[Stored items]
_ _ _

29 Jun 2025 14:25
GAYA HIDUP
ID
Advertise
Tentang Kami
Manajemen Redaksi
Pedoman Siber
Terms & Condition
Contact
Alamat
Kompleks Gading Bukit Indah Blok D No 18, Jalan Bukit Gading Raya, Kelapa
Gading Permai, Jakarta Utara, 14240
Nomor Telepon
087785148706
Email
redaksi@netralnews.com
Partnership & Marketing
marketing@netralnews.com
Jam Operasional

_ _ _

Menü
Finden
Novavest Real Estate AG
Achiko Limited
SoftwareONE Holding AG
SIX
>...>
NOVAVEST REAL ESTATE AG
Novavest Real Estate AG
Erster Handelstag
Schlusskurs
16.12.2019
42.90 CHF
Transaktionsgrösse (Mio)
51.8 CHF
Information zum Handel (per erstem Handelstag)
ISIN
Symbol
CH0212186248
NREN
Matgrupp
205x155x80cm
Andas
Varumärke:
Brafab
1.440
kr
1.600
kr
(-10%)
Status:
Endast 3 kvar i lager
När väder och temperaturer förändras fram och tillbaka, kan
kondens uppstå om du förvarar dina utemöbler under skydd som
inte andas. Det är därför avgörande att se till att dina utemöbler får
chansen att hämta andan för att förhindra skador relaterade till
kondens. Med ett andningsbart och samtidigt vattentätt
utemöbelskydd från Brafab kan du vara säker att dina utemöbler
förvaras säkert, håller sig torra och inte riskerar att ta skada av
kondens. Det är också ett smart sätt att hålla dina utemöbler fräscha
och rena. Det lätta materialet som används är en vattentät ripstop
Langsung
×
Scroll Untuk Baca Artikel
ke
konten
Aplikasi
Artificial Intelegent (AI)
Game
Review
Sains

_ _ _

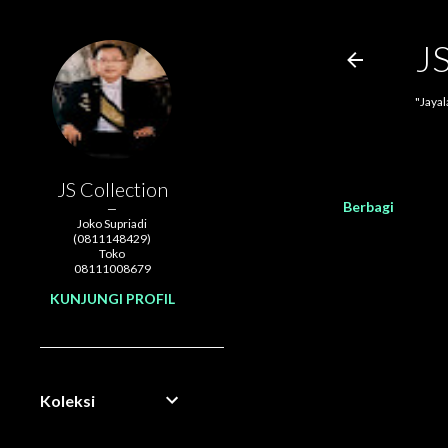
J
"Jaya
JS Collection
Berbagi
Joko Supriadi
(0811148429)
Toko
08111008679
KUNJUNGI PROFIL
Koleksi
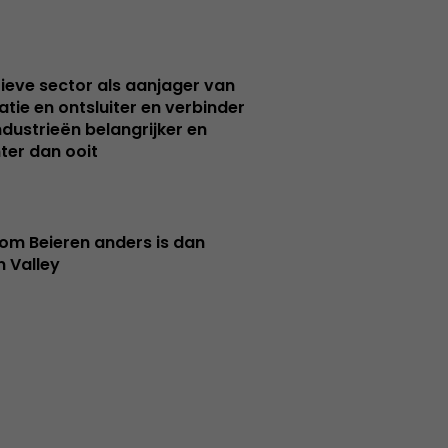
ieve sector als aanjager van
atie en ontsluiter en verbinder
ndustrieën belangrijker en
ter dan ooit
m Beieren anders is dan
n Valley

_ _ _

Task requirements: Each line in the data that has the word "utemöbler" counts once; state how many such lines there are, without comment.

Answer to this exercise: 4